The study notes that Florida has the second lowest amount of state funding compared to TEUs handled, trailing only South Carolina. The Port of Charleston, which is actually a state-controlled port, is dependent almost completely on revenue it generates on its own from port users. South Carolina prides $2 per container, while Florida puts up $19 per container.
The average for state spending per container for the seven states measured in that part of the study is $38 per TEU.
Florida's four largest ports, in terms of the dollar value of cargo handled'Miami, Jacksonville, Port Everglades, and Tampa'combined to move $56.8 billion in seaborne trade in 2005, the study said.
The reasons differ somewhat. Miami, for example, is the state leader because of the high value of its containerized cargoes, while Jacksonville is second by combining its containerized cargo and it high volume of vehicles. Everglades, meanwhile, handles a mix of containers and petroleum products to rank third. The Port of Tampa, a bulk specialist that has by far the highest tonnage totals'just under 50 million tons in 2004 compared to runner Everglades' 26 million tons'moves cargo with comparatively low dollar value.

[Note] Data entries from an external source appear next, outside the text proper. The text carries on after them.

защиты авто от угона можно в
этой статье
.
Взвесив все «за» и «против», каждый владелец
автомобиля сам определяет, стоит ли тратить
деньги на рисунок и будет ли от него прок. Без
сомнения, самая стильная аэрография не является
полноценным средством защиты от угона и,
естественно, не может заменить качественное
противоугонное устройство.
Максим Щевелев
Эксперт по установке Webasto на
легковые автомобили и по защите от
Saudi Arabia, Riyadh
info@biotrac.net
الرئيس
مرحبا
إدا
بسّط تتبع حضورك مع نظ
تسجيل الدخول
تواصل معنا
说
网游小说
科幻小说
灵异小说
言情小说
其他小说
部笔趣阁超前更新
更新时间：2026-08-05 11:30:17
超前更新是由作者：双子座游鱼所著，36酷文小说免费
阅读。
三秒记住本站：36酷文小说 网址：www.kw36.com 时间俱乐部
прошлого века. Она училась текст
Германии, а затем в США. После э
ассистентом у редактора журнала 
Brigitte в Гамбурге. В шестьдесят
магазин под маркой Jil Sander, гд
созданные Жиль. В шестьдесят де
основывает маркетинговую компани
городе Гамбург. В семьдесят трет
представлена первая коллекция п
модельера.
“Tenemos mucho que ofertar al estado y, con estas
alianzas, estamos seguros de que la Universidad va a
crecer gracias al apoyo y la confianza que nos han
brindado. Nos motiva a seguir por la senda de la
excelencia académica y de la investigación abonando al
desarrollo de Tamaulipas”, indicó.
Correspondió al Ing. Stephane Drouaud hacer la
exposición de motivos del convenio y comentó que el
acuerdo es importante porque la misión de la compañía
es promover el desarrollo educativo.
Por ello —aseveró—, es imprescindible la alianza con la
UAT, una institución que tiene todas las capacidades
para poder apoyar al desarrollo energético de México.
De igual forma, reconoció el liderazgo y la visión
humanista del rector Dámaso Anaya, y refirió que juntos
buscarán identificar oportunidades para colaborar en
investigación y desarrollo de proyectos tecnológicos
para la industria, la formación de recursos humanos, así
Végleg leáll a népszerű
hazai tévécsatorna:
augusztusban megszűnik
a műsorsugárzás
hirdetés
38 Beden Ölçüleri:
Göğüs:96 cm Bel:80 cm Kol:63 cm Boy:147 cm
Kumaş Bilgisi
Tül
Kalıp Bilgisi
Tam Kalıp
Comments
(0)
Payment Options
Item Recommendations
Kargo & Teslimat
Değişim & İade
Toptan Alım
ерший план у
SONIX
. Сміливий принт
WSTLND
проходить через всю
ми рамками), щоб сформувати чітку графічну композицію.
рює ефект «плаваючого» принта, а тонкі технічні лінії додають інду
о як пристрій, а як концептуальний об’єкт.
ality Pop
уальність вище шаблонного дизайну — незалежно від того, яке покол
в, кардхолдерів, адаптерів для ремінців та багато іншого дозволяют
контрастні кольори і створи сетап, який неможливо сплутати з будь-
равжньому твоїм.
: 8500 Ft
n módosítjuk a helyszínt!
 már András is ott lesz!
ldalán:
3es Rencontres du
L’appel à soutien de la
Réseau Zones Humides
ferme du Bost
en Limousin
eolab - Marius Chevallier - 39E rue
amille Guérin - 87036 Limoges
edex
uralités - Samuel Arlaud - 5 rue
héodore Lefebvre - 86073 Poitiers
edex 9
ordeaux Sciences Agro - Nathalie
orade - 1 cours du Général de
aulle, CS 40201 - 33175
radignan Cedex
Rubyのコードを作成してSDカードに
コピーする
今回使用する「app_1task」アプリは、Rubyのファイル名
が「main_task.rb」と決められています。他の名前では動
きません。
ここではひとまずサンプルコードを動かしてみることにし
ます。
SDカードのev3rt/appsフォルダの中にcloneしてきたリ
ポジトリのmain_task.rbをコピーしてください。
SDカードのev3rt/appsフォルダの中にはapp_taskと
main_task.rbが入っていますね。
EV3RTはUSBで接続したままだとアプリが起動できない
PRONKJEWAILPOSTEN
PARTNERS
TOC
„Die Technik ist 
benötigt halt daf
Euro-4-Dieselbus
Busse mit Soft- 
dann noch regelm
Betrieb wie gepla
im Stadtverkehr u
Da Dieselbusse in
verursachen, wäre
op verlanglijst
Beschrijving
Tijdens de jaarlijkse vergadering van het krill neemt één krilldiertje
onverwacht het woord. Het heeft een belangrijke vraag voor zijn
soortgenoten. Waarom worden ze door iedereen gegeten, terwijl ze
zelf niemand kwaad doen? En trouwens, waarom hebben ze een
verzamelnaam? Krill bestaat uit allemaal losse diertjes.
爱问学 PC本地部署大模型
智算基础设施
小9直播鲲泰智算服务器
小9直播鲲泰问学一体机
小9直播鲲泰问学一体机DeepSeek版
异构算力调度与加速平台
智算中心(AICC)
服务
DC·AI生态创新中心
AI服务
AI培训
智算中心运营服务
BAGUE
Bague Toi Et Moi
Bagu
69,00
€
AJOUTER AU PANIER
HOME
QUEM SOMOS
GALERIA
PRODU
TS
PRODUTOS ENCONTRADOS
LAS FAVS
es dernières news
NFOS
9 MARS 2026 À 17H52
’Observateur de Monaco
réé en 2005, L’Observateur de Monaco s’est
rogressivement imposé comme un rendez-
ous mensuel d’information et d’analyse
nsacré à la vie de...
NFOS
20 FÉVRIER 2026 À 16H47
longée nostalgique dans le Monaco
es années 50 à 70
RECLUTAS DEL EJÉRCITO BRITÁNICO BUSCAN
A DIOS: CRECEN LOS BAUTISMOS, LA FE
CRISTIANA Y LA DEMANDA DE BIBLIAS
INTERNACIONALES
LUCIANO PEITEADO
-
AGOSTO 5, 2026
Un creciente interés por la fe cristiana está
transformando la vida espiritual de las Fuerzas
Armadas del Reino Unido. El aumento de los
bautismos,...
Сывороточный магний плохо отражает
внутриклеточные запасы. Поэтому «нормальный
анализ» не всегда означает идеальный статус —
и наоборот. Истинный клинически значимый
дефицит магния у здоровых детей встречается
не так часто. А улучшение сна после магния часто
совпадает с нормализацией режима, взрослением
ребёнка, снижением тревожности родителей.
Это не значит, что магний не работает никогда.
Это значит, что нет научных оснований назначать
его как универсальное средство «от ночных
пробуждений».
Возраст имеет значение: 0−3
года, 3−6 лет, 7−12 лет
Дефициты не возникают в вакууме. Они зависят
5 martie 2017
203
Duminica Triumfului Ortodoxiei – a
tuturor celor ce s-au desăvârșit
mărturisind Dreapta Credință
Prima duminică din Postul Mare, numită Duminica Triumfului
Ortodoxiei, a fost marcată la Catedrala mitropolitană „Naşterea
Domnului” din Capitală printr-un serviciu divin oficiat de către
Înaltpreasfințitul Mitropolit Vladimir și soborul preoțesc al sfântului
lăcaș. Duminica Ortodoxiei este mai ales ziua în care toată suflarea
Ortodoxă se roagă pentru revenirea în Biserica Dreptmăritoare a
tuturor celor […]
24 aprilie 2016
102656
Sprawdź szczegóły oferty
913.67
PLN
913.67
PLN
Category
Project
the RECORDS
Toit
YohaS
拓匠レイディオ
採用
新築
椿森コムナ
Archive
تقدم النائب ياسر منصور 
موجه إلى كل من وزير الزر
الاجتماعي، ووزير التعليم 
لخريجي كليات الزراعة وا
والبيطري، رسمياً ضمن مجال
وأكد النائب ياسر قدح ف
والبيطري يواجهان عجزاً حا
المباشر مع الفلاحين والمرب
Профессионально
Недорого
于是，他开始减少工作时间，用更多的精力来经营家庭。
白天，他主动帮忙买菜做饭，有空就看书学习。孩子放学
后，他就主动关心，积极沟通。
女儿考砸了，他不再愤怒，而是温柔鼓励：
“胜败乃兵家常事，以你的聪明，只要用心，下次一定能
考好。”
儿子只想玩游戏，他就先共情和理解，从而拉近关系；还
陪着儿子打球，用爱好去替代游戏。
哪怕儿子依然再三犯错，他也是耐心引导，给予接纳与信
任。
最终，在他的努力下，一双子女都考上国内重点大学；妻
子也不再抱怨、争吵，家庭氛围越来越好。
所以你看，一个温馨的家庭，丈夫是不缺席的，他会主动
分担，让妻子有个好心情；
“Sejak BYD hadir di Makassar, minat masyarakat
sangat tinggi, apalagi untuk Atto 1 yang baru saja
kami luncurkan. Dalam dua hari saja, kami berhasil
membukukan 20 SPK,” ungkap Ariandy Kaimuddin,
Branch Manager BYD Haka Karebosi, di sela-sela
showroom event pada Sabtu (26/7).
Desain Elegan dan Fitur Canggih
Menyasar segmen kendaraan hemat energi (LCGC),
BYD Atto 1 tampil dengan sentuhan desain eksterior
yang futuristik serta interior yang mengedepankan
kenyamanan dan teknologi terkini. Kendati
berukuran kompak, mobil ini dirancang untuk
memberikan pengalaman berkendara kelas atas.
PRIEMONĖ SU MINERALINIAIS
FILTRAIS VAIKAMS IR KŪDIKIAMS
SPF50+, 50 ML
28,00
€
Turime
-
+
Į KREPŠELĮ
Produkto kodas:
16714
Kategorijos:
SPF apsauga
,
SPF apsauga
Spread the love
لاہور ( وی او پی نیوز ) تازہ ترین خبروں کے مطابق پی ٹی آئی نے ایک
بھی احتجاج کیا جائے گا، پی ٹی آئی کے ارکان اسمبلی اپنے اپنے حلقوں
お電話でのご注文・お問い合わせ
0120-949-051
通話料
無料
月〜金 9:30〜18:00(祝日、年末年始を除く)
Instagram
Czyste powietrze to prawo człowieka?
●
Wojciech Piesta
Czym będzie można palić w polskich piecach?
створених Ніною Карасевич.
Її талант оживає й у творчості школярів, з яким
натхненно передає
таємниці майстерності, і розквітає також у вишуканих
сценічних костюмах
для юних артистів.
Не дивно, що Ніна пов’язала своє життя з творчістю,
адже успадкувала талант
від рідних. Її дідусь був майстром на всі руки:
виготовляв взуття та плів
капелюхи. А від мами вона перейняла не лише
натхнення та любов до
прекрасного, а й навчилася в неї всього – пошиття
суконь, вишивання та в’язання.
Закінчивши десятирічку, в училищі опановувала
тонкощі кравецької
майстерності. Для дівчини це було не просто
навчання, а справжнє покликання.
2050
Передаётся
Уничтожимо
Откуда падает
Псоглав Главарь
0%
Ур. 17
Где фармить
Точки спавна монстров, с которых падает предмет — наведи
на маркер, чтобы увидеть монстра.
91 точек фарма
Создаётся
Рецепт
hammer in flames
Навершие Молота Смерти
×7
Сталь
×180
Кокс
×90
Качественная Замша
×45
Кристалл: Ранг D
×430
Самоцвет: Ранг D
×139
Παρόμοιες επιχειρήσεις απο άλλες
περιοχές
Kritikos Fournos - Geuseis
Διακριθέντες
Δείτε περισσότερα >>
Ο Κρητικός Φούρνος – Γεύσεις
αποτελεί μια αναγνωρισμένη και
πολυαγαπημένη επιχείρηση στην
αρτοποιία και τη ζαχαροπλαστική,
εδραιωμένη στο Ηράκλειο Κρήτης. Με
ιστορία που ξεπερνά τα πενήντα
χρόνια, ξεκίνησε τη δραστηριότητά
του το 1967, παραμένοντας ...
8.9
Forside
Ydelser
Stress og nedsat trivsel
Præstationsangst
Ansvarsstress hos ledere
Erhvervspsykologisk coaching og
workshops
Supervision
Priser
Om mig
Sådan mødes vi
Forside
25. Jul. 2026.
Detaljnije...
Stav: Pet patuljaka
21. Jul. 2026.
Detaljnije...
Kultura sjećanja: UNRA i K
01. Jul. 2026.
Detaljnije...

The study points out that the smallest of the state's 14 deepwater ports get proportionately higher levels of state funding. That is because the smallest ports have the lowest levels of self-funding and significantly less revenue generating capabilities, the study concluded.
Perhaps the most encouraging number across the board is the gains Florida is receiving from its port spending.
In addition to the $6.90/$1 ratio cited in the study, it projected that DOT seaport investments will continue to pay off in the years ahead.
The study estimates that in the next five years, state funding will generate an addition $1.6 billion in business output and create 15,650 permanent jobs. Those jobs will provide $491 million in personal income for Florida residents by the year 2020.